Rod Raszler, PenFed's VP of mortgage operations, said the 5/5 ARM gives borrowers a chance to take advantage of the benefits of an adjustable rate mortgage without the variables that come with traditional 5/1 ARMs.

"Ours is much more stable," he asserted. "If someone starts at 3.5%, and then it reprices at 5.5% after five years, it ends up as a blended 10-year rate of 4.5%. With our rate cap it would take 15 years for the repricing of our loan to match the 5% rise other loans could do after just five years."

Same Rate For All Ranks

Another differentiator, Raszler said, is PenFed "treats everyone from private to general with the same rate."

"A lot of other firms offer risk-based pricing, which we do not do," he said. "It is very important to our board that we treat all members equally. This differentiates us from the competitors who say rates are 'as low as...' when only 10% of their borrowers get that rate."

This strategy appears to be working for PenFed. Schenck said volume projections for 2011 are exceeding last year's numbers. When the first half ends June 30 the CU expects to have nearly $2 billion in application volume just in the 5/5 ARMs, and it expects to exceed $4 billion in applications during 2011.

"We are coming into our strongest months now, so we are confident the product will exceed last year's total of $3 billion in applications," said Schenck. "We will be up 25% to 40% from last year."

Why is the 5/5 ARM doing so well when most mortgage lenders are struggling to find business? Schenck said no closing costs is a "big feature."

"Paying the appraiser, the tax, the buyer's title and the origination fee is a really incredible value proposition in this environment," he said. "We take great pride in balancing our loans with the deposits we have, so we are managing our interest rate risk on a daily basis."

Despite the low rate, Schenck said the 5/5 ARM is a profitable product for PenFed, while at the same time it provides "maximum value to the membership."

PenFed keeps the 5/5 ARMs on its portfolio and it retains servicing. Schenck said management is "very proud" that the CU does not sell the loans, and added its loss rate is "very low on this product."

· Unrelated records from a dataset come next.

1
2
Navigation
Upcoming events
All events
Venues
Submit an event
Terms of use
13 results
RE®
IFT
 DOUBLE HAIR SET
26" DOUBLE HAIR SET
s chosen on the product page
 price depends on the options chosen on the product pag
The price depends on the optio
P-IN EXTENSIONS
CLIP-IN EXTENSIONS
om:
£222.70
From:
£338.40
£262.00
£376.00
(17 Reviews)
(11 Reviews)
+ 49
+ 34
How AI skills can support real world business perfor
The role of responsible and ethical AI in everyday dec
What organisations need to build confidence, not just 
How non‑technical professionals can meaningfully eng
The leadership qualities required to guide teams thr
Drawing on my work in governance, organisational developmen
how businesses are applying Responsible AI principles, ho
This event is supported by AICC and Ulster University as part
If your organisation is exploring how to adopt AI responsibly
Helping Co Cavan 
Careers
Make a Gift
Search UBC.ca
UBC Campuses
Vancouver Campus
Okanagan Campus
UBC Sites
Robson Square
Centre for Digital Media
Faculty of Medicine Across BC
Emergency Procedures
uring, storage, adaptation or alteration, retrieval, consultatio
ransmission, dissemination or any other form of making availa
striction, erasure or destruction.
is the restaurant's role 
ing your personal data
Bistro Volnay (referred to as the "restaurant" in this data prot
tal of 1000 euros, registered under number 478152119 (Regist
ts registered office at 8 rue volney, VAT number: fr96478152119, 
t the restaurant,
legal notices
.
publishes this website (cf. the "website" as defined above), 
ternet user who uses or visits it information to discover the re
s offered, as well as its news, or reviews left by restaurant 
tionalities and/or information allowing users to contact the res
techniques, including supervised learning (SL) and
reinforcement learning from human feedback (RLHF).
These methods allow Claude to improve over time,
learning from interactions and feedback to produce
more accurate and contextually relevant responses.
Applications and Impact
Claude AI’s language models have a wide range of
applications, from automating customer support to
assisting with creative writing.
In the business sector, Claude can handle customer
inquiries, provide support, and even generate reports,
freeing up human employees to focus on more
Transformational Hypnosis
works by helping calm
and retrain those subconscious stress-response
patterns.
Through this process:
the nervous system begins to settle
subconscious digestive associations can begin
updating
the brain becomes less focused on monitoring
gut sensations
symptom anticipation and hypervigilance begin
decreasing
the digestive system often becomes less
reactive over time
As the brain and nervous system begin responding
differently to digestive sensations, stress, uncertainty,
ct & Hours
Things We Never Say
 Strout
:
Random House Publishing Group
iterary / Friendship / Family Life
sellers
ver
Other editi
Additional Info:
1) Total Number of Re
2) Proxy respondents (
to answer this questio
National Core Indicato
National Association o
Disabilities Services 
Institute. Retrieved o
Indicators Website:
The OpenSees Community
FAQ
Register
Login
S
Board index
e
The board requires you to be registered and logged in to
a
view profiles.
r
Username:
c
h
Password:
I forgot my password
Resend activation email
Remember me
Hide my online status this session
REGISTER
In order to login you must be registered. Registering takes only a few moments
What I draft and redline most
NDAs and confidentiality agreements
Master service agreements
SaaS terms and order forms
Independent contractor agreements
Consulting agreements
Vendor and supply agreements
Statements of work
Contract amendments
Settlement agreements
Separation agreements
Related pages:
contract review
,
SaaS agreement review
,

Bringing Mortgages To Other CUs

PenFed has partnered with several national brokers, which originate the 5/5 ARM product on its behalf. In a program introduced earlier this year, PenFed partners directly with North Island CU in San Diego and USC CU in Los Angeles to offer the 5/5 ARM. Schenck said the partner credit unions originate the loan, PenFed handles the underwriting and closes the loan in PenFed's name. At origination, the partner credit union has the option to choose how much of each loan it wants to hold, from 10%/90% to 50%/50% to 90%/10%.

"Or we'll hold the whole thing," Schenck said, noting PenFed does the servicing on the loan in any case.

"We will be announcing new products going forward," he said. "We are showing credit unions can work together to support each other and the industry. We wanted to start in California due to the scope and scale of the mortgage market there, but we will be looking to partner with credit unions nationally to offer this product to their membership."

The partnerships with North Island rolled out at the end of the first quarter, while USC will be offering PenFed mortgages by the end of June.

According to Schenck, a mortgage partnership with PenFed is a good fit for CUs that have members who live across the United States for various reasons.

"This product allows them to reach their national membership. One example is college-affiliated credit unions whose alumni move all over. In the past the credit union might have been more of a regional or local lender, but this lets them expand."